In this assignment, you will be exposed to thinking about regional development and travel demand, and how to plan to accomodate multi-modal access. You are asked to attempt a “little numbers” analysis of the impact of the growth in the area, to the best of your ability with the data available. Each member of your group with be primarily responsible for one of the following questions, but you must coordinate amongst yourselves to have an internally consistent and coherent assessment of the three questions. Given the projected and planned-for jobs and housing growth in the Lower Mystic study area:

  1. What is I-93’s basic capacity at different speeds, and how close to capacity is the corridor currently? How much do you estimate traffic will increase on I-93, and what will this do to accessibility?

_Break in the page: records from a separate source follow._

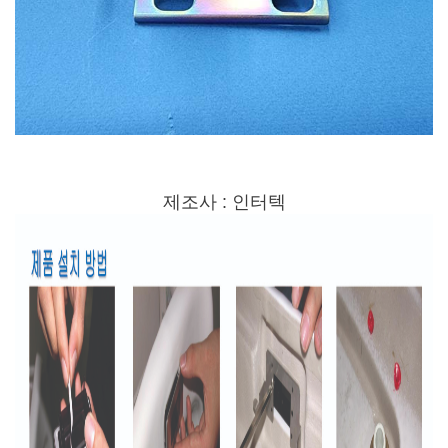
제조사 : 인터텍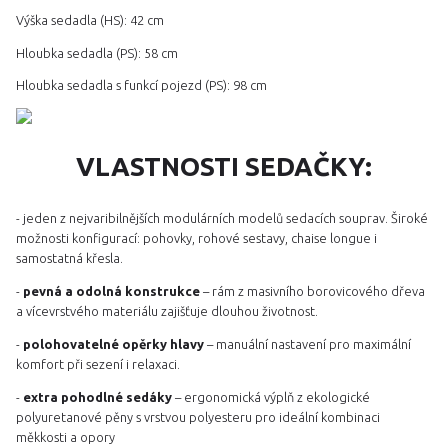
Výška sedadla (HS): 42 cm
Hloubka sedadla (PS): 58 cm
Hloubka sedadla s funkcí pojezd (PS): 98 cm
VLASTNOSTI SEDAČKY:
- jeden z nejvaribilnějších modulárních modelů sedacích souprav. Široké
možnosti konfigurací: pohovky, rohové sestavy, chaise longue i
samostatná křesla.
-
pevná a odolná konstrukce
– rám z masivního borovicového dřeva
a vícevrstvého materiálu zajišťuje dlouhou životnost.
-
polohovatelné opěrky hlavy
– manuální nastavení pro maximální
komfort při sezení i relaxaci.
-
e
xtra pohodlné sedáky
– ergonomická výplň z ekologické
polyuretanové pěny s vrstvou polyesteru pro ideální kombinaci
měkkosti a opory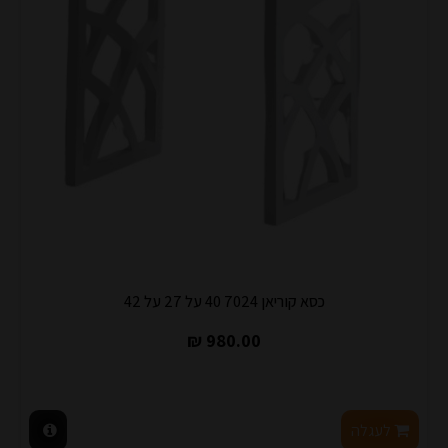
כסא קוריאן 7024 40 על 27 על 42
980.00 ₪
לעגלה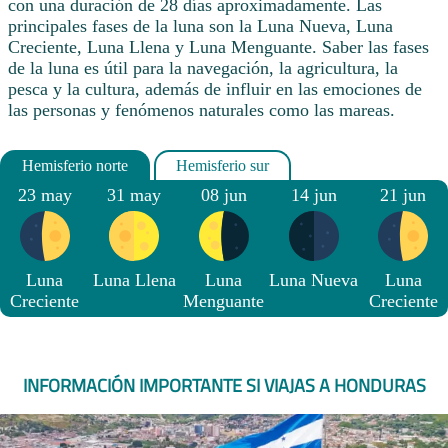
con una duración de 28 días aproximadamente. Las
principales fases de la luna son la Luna Nueva, Luna
Creciente, Luna Llena y Luna Menguante. Saber las fases
de la luna es útil para la navegación, la agricultura, la
pesca y la cultura, además de influir en las emociones de
las personas y fenómenos naturales como las mareas.
23 may
31 may
08 jun
14 jun
21 jun
Luna
Luna Llena
Luna
Luna Nueva
Luna
Creciente
Menguante
Creciente
INFORMACIÓN IMPORTANTE SI VIAJAS A HONDURAS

  2. How much do you estimate demand will increase on the Orange Line and other transit services in the study area? What are the basic capacity constraints, and how close to capacity is the corridor currently?

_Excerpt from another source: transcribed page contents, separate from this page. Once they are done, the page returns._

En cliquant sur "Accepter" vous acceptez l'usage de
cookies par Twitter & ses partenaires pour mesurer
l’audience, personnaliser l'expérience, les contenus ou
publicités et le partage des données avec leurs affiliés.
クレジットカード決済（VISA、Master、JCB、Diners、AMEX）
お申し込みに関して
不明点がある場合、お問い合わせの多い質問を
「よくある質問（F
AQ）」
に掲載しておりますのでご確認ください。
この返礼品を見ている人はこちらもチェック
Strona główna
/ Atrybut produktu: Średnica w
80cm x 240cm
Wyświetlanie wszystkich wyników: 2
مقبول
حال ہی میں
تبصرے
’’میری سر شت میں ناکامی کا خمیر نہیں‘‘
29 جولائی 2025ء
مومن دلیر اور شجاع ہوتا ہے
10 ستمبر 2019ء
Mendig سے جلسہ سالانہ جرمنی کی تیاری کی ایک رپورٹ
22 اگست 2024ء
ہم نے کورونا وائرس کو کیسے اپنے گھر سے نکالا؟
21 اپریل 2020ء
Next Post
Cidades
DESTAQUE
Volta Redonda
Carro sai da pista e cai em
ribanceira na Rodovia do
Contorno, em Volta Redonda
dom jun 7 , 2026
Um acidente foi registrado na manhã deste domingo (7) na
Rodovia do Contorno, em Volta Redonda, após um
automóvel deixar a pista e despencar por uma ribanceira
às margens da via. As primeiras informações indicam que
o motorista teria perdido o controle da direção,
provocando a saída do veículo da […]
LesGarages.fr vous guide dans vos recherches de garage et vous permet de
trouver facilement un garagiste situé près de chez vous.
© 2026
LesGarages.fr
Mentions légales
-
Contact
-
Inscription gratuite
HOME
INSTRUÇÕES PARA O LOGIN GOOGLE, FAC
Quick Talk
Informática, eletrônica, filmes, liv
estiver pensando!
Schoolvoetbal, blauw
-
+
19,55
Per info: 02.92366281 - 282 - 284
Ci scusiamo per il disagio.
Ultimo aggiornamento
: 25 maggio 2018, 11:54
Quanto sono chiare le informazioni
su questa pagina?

  3. How will increased demand from the surrounding developments impact the Rutherford Avenue corridor and the city of Boston’s plans for that area

In addition to these three guiding questions, as a group consider using the following steps of the 19-step process and sub-questions in particular to guide your thinking:

  • Step one: who you are as a group, and your relationship to the relevant actors.
  • Step two: scan the environment, review history, identify trends, project future conditions.

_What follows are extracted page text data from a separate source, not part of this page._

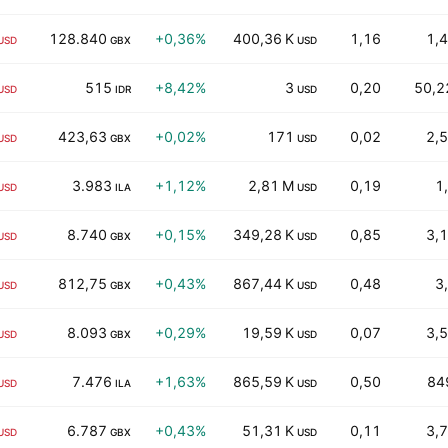
128.840
+0,36%
400,36 K
1,16
1,4
USD
GBX
USD
515
+8,42%
3
0,20
50,2
USD
IDR
USD
423,63
+0,02%
171
0,02
2,5
USD
GBX
USD
3.983
+1,12%
2,81 M
0,19
1
USD
ILA
USD
8.740
+0,15%
349,28 K
0,85
3,1
USD
GBX
USD
812,75
+0,43%
867,44 K
0,48
3
USD
GBX
USD
8.093
+0,29%
19,59 K
0,07
3,5
USD
GBX
USD
7.476
+1,63%
865,59 K
0,50
84
USD
ILA
USD
6.787
+0,43%
51,31 K
0,11
3,7
USD
GBX
USD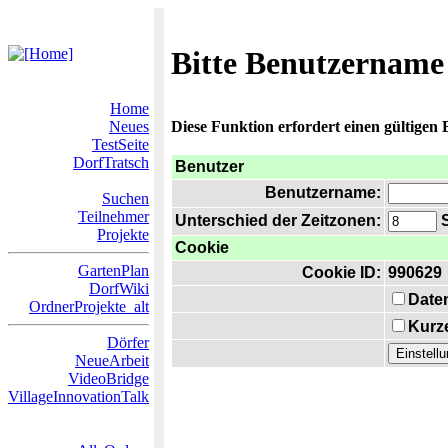
Bitte Benutzername
Home
Neues
Diese Funktion erfordert einen gültigen
TestSeite
DorfTratsch
Benutzer
Benutzername:
Suchen
Teilnehmer
Unterschied der Zeitzonen:
S
Projekte
Cookie
GartenPlan
Cookie ID:
990629
DorfWiki
Date
OrdnerProjekte_alt
Kurze
Dörfer
NeueArbeit
VideoBridge
VillageInnovationTalk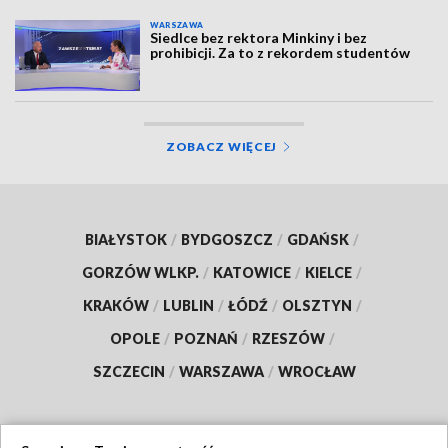
WARSZAWA
Siedlce bez rektora Minkiny i bez
prohibicji. Za to z rekordem studentów
ZOBACZ WIĘCEJ
BIAŁYSTOK
/
BYDGOSZCZ
/
GDAŃSK
/
GORZÓW WLKP.
/
KATOWICE
/
KIELCE
/
KRAKÓW
/
LUBLIN
/
ŁÓDŹ
/
OLSZTYN
/
OPOLE
/
POZNAŃ
/
RZESZÓW
/
SZCZECIN
/
WARSZAWA
/
WROCŁAW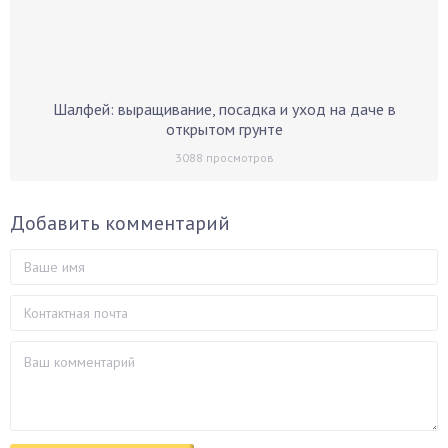
Шалфей: выращивание, посадка и уход на даче в
открытом грунте
3088
просмотров
Добавить комментарий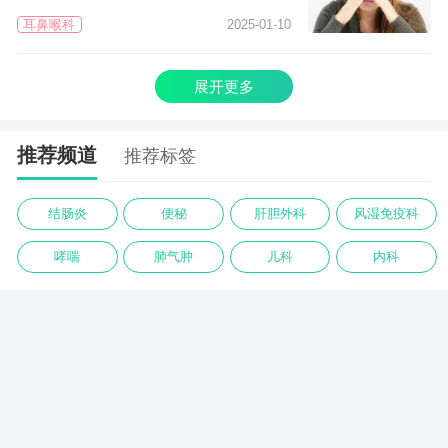
耳鼻喉科
2025-01-10
展开更多
推荐频道
推荐标签
结肠炎
便秘
肝胆外科
风湿免疫科
哮喘
肺气肿
儿科
内科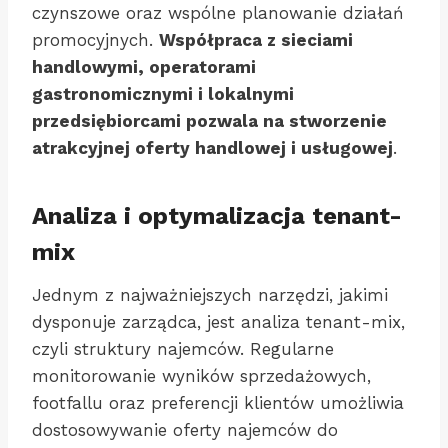
czynszowe oraz wspólne planowanie działań
promocyjnych.
Współpraca z sieciami
handlowymi, operatorami
gastronomicznymi i lokalnymi
przedsiębiorcami pozwala na stworzenie
atrakcyjnej oferty handlowej i usługowej
.
Analiza i optymalizacja tenant-
mix
Jednym z najważniejszych narzędzi, jakimi
dysponuje zarządca, jest analiza tenant-mix,
czyli struktury najemców. Regularne
monitorowanie wyników sprzedażowych,
footfallu oraz preferencji klientów umożliwia
dostosowywanie oferty najemców do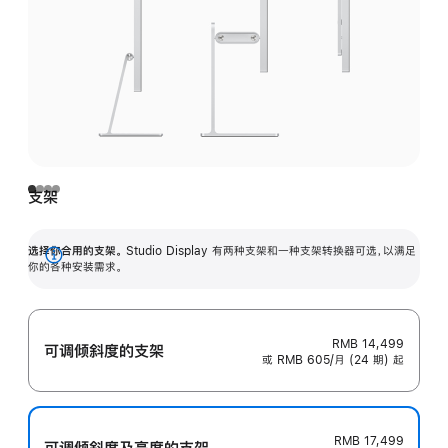
支架
选择你合用的支架。
Studio Display 有两种支架和一种支架转换器可选，以满足
展
你的各种安装需求。
开
RMB 14,499
可调倾斜度的支架
或 RMB 605/月 (24 期) 起
RMB 17,499
可调倾斜度及高‍度的支‍架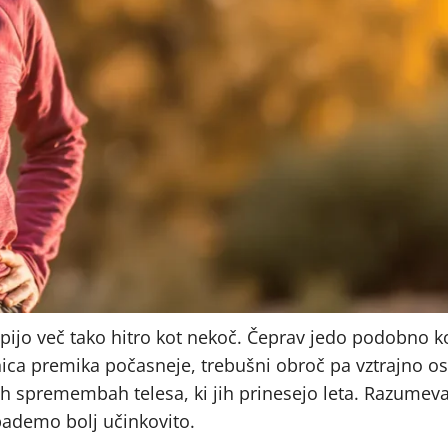
topijo več tako hitro kot nekoč. Čeprav jedo podobno k
tnica premika počasneje, trebušni obroč pa vztrajno os
ih spremembah telesa, ki jih prinesejo leta. Razumev
pademo bolj učinkovito.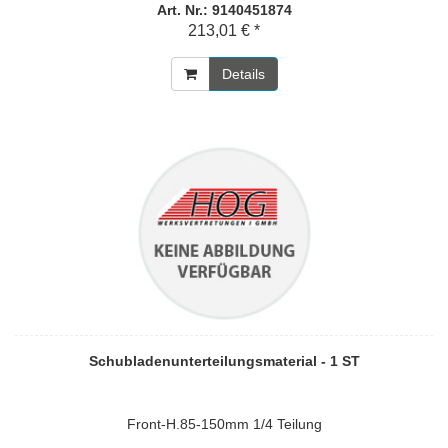
Art. Nr.: 9140451874
213,01 € *
Details
Schubladenunterteilungsmaterial - 1 ST
Front-H.85-150mm 1/4 Teilung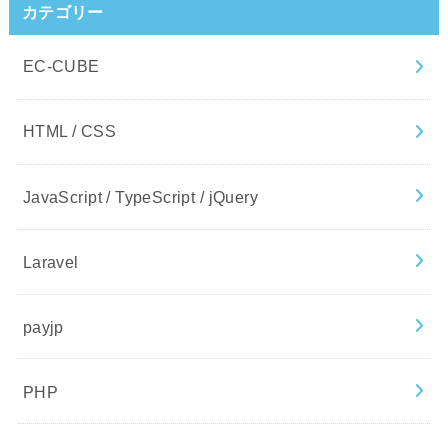
カテゴリー
EC-CUBE
HTML / CSS
JavaScript / TypeScript / jQuery
Laravel
payjp
PHP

    1. Begin by reviewing the documents recommended to organize the relevant numbers for existing conditions, as well as planned growth (such as new housing units, new jobs, new trips generated, and projected mode-share) for each of the plans in the study area.
    2. Evaluate capacity: identify basic capacity constrains and current demand for major transportation infrastructure in the study area, especially the Orange Line, I-93, and the Rutherford Avenue tunnel.
    3. Evaluate connectivity given current and future conditions. What does access to jobs via driving look like under current conditions? What about if I-93 were more congested? What does access to jobs look like via public transit? Consider doing a very basic accessibility/isochrones assessment using Google Maps under congested and uncongested conditions, and CoAXs for transit.
    4. Evaluate mode share: assess whether the projected new trips and mode share are compatible with existing infrastructure. What more share would be compatible with existing and planned transportation infrastructure in the area?
  • Step three: identify relevant actors, primary roles and interests, and culture.
    1. What are the goals of the city of Boston with respect to this area? Who is Chris Osgood and what are his interests?
    2. Who are the other important stakeholders (including but not limited to, the city of Somerville, city of Everett, and MassDOT), and what are their interests? What are the goals of the various redevelopment efforts?
  • Steps five and six: Define problems and identify opportunities.
    1. From your analysis in step 2, what are the primary transportation problems you see arising, and what are the primary opportunities to address them? What alternatives have been proposed thus far?
    2. What would happen if the level of growth predicted transpires, and no investment is made in the area’s transportation infrastructure?

The results of your team’s analysis will be submitted by week 12 and discussed at recitation week 13.